Lori leaned in close with her elbows on my desk and said something very peculiar.
“Just think about how different your life would be if you weren’t a pastor.”
I wasn’t upset that she proposed it. I guess I’ve just never taken time to think about what would be different. So I did.
Here are just a few things I came up with that would be different about me
if I was not a Student Pastor:
1. I WOULD HAVE MOSTLY FREE EVENINGS AND WEEKENDS
The time and preparation that go into running a student ministry is exhausting.
It is a job that never sleeps.
It is a job that follows you home.
It is a calling that keeps you up at night and on your knees in the morning.
It is a calling that is about people and relationships.
It requires extra time in order to grow and flourish and it requires prayer and preparation in order to align with God’s heart.
There are many nights where I want to come home from working 40 hours at my secular job and just read a book with a cup of tea, or go for a walk, or work on my writing. But it rarely happens.
My free times quickly becomes just plain ol’ time.
2. I WOULD HAVE A HEALTHIER LIFESTYLE
There are some things that never change.
And the food that shows up when students are together is one of those things.
There will always be pizza. There will always be chips.
And if you are part of Pursuit Student Ministries there will always be Oreo’s.
I realized that about 40% of my diet consists of Hot-N-Ready Pizza and stale Doritos.
To say I’m not beach-body ready would be a major understatement.
I also recently realized that I have taken part in more all-nighters in my two years of Student Ministry than I did in the first 22 years of my life.
(That’s right, I made it through college without a single one).
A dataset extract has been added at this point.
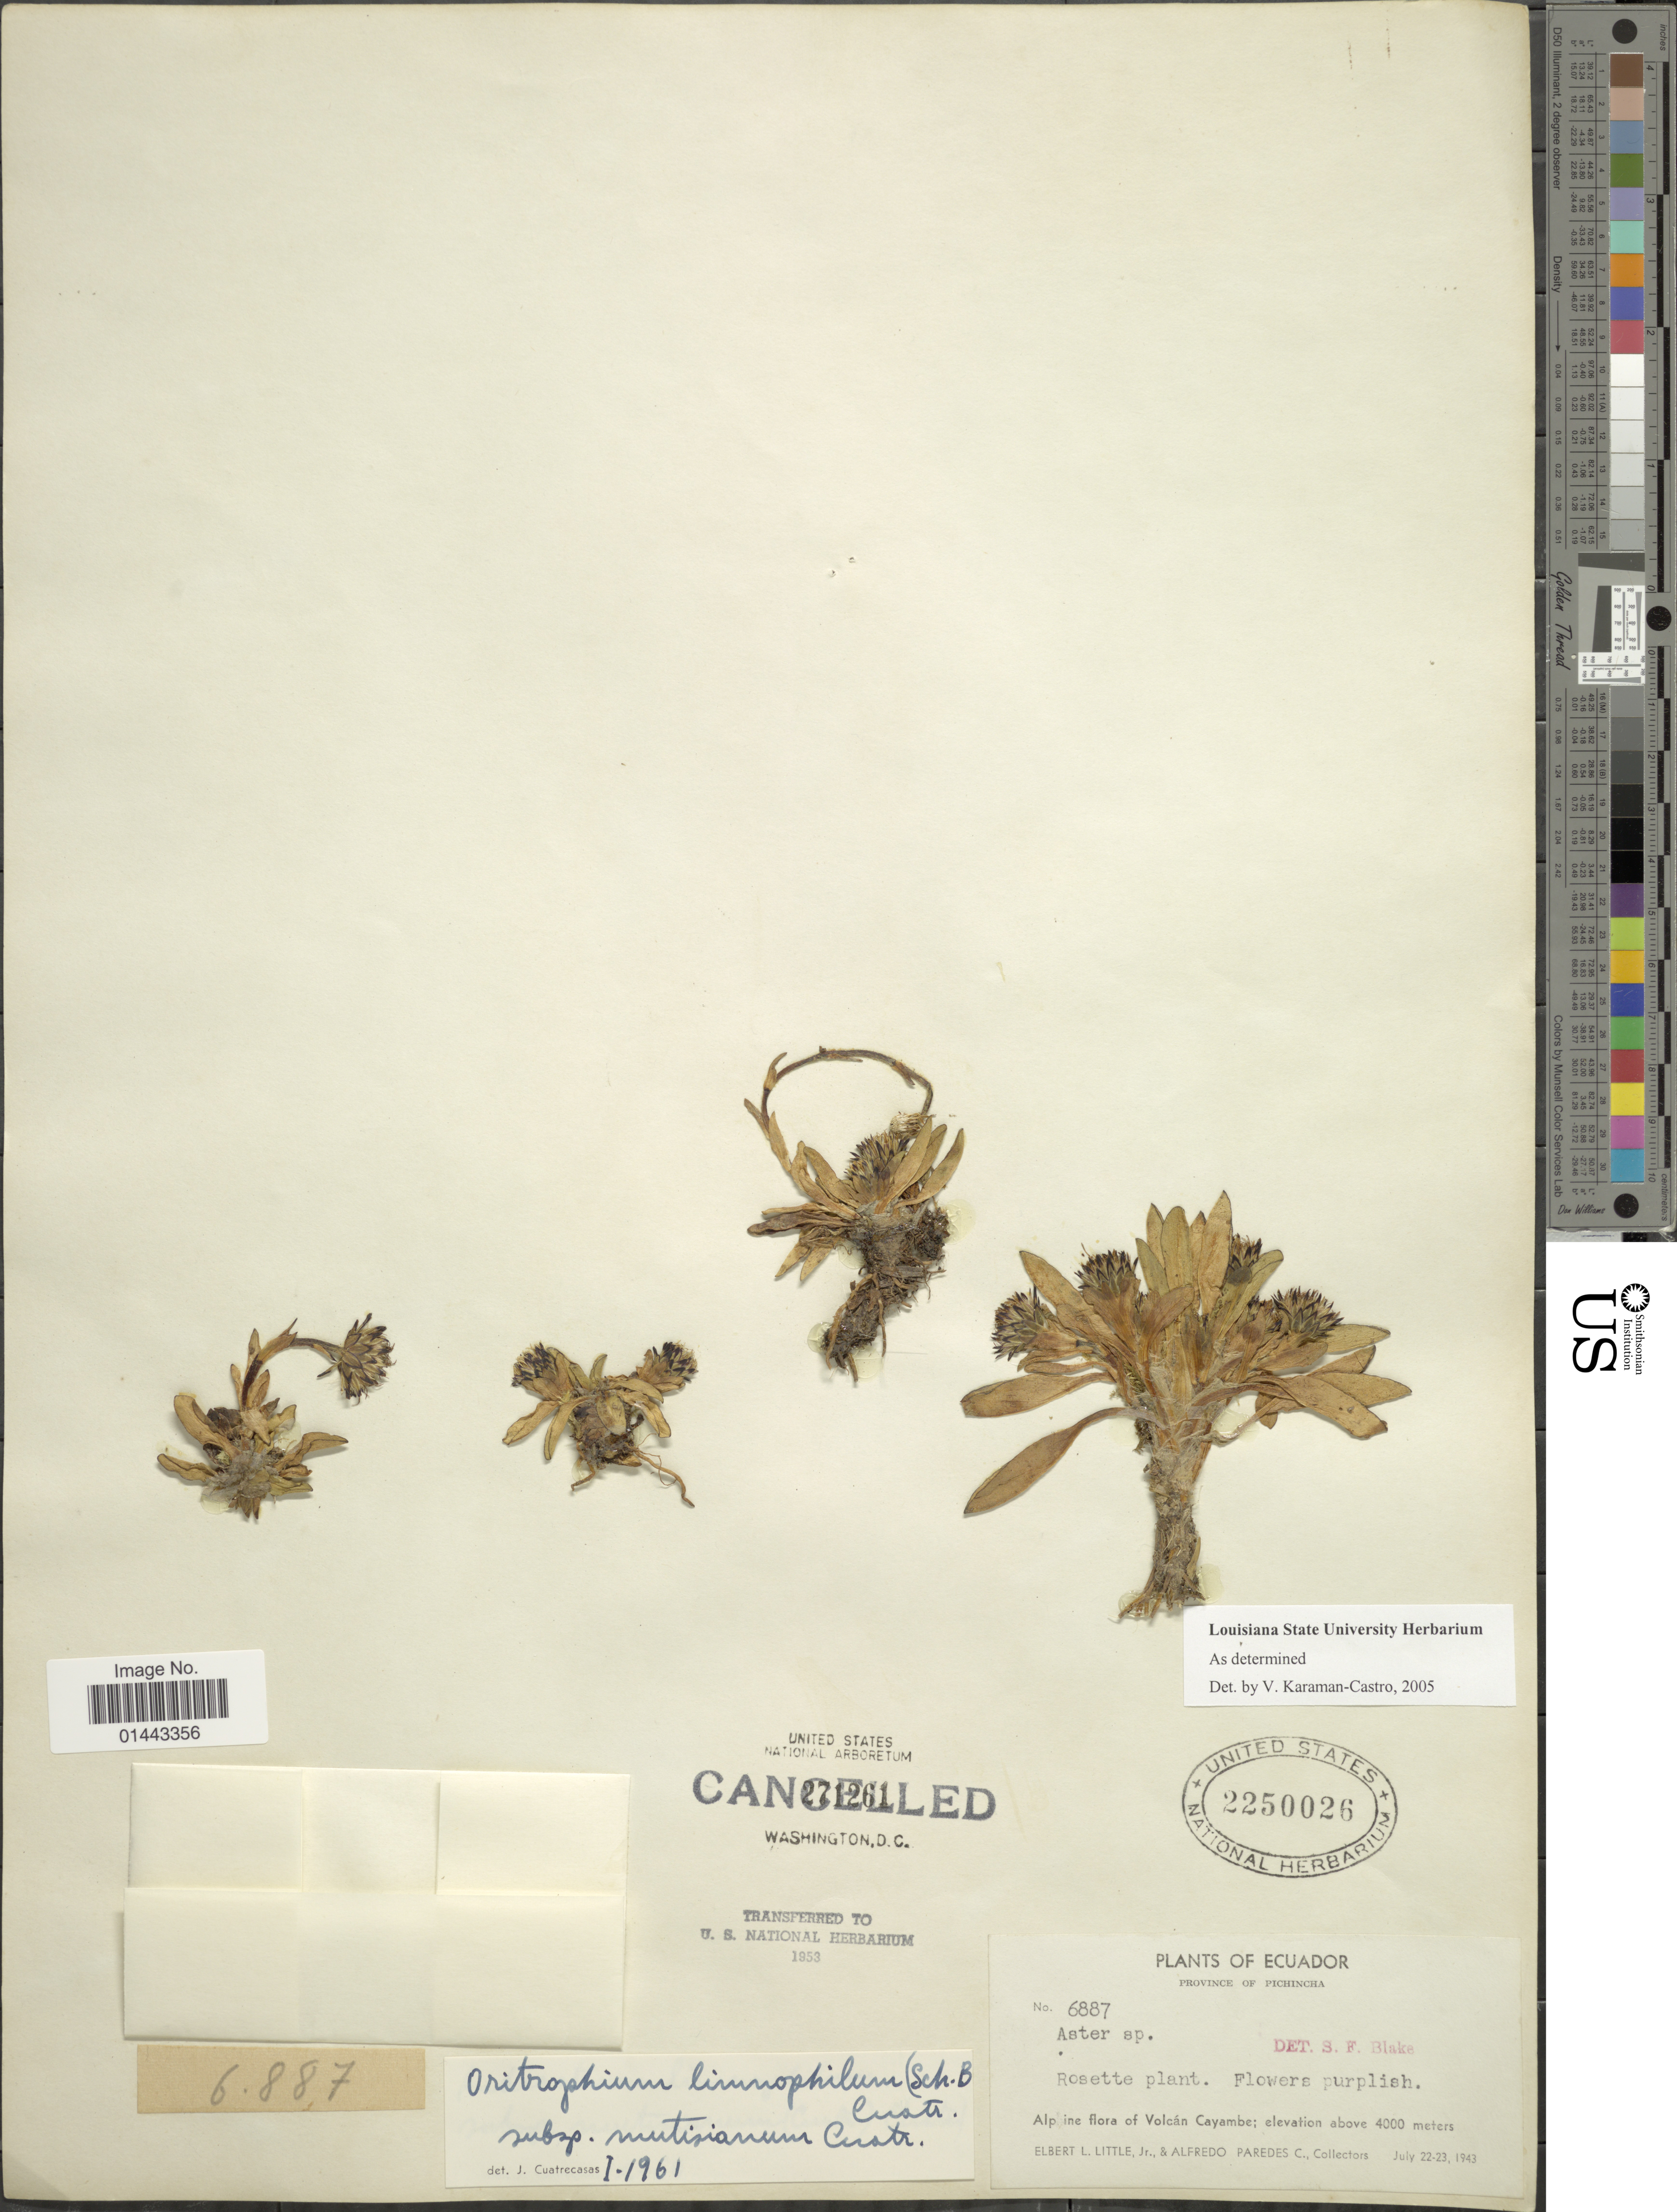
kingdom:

And on the nights when I actually go to sleep, I’m usually up and working on a series or preparing an event before the Matrix has even begun to form the roads outside of my front door.
3. I WOULD FACE LESS SCRUTINY
At some point in ministry most pastors feel the pressure of either being in the spotlight,
under a microscope,
or on a pedestal.
There is something so tiring and uneasy about all three places.
Non-believers are holding their breath waiting for you to make a mistake.
To misquote scripture. To get frustrated with a co-worker. To get caught in a lie.
Believers are on the edge of their pews waiting for you to slip up to.
To wear jeans on a Sunday morning. To have family struggles.
To admit that you don’t like Toby Mac and that you thought the movie Fireproof was cheesy.
This kind of critical observation has a way of tearing people down.
4. I WOULD HAVE A MORE MATURE VOCABULARY
There are words that I have entered my brain when in the presence of teenagers that will not go away. Bro.
And these are just a few.
I realized I had a problem when I heard myself ask a co-worker if he was salty after missing out on the last cup of coffee in the break room. There’s no taking that one back (bro).
MOST IMPORTANTLY –
5. I WOULD BE AN EMPTY SHELL OF THE PERSON I AM TODAY
Are the first 4 things (and dozens more) difficult and draining parts of what I do? Absolutely.
But here is why it doesn’t matter:
Regardless of how much effort, sacrifice, time, or change something may require of me,
I know that these things have made me who I am.
I know that our students, past and present, have made me who I am.
I’ve learned that if you are fulfilling your purpose,
the blood, sweat, and tears are ALWAYS worth it.
So, no matter who you are,
whether you are a believer or not,
whether you have a job or not,
whether you feel able or not,
Do the thing that makes it worth it.
Even if it seems foolish to other people,
Even if it takes up your free time and your free energy,
Even if there are times that you question whether you can handle it without breaking…
Do the one thing that makes it all worth it.